For the material below, output exactly the span from the line with "neck: (229, 196)" to the line with "right knee: (157, 250)", including both, and nothing besides.

•••

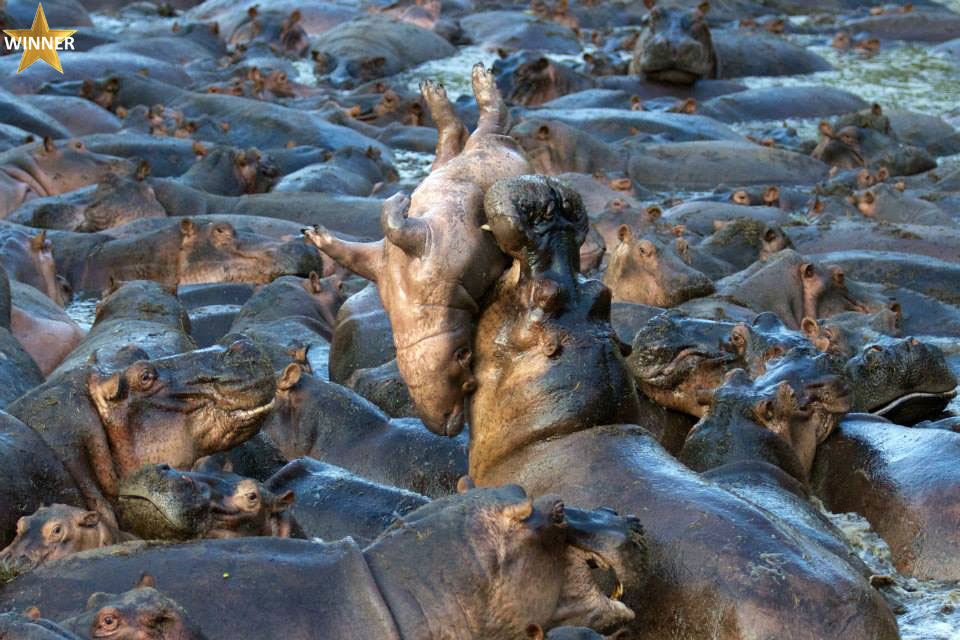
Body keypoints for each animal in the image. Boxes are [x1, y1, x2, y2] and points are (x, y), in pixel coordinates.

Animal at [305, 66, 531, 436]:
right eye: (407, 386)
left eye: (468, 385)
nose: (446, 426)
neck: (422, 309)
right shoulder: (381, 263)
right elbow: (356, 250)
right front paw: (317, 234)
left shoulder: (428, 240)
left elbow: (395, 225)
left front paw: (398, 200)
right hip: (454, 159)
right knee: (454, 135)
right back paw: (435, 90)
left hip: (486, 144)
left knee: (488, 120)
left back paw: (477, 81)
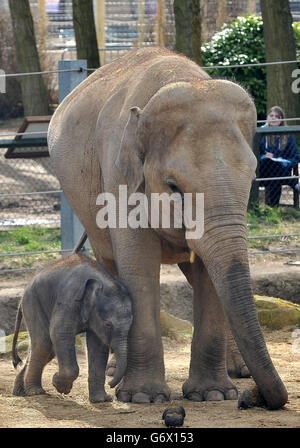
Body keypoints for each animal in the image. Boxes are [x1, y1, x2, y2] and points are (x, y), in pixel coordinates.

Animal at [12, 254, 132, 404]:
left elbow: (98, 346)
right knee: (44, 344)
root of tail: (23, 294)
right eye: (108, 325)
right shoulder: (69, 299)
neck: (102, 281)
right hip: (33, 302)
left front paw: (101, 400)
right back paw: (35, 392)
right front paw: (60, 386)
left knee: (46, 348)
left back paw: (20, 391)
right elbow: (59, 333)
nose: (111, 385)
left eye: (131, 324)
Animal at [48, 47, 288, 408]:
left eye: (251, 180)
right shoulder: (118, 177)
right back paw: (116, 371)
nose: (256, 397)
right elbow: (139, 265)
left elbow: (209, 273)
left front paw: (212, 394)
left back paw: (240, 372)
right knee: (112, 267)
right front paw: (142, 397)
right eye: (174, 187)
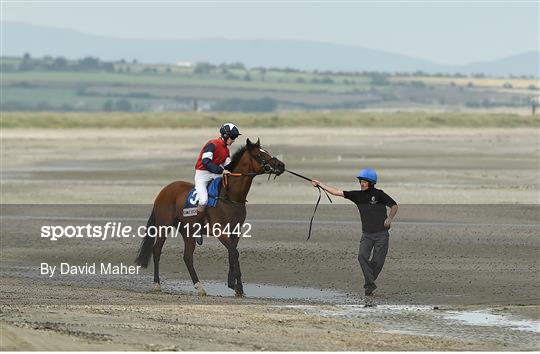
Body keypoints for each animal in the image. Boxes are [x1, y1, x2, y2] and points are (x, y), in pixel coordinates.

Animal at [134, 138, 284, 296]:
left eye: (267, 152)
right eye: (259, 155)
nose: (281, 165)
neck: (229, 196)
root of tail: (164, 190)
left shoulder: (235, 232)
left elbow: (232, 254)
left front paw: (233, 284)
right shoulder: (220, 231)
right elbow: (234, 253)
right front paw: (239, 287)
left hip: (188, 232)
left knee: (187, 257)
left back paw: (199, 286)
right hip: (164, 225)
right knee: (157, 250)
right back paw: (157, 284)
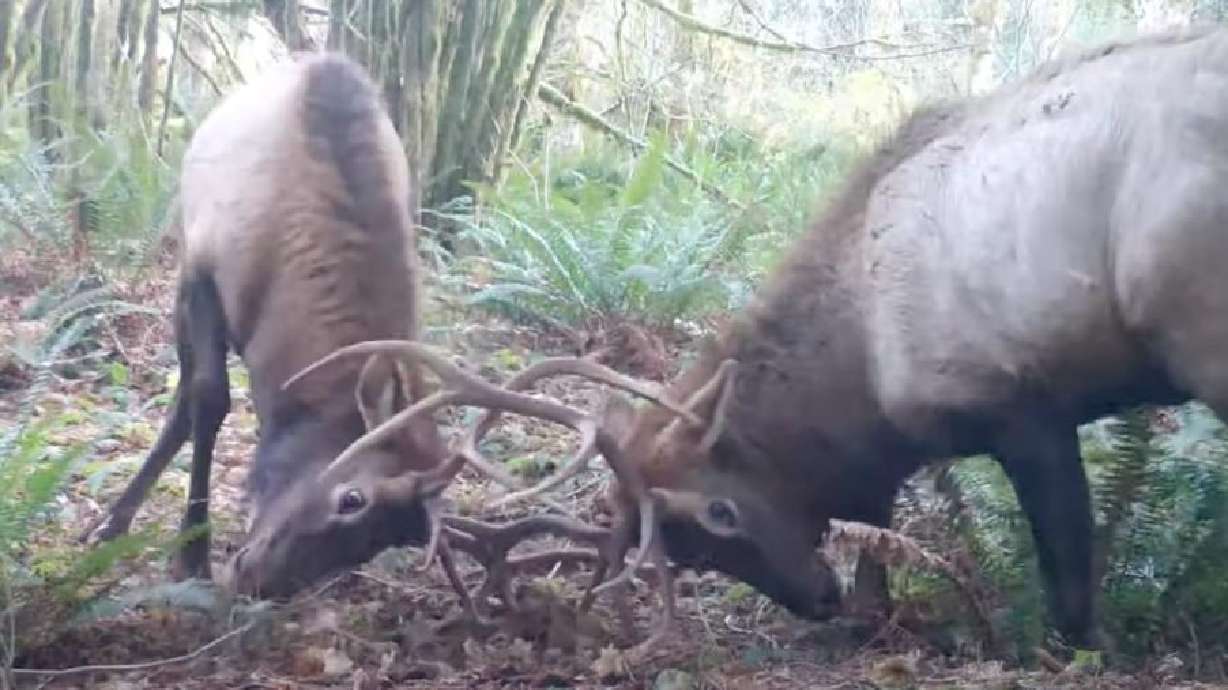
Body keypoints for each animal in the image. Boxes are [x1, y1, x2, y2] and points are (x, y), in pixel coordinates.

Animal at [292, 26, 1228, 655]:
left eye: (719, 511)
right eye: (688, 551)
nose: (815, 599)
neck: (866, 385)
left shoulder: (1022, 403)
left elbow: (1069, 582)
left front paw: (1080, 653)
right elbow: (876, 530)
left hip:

•••

» **Answer to this exercise**:
neck: (229, 196)
root of tail: (164, 190)
left shoulder: (235, 232)
left elbow: (232, 254)
left front paw: (233, 284)
right shoulder: (220, 231)
right elbow: (234, 253)
right front paw: (239, 287)
left hip: (188, 232)
left knee: (187, 257)
left back paw: (199, 286)
right hip: (164, 225)
right knee: (157, 250)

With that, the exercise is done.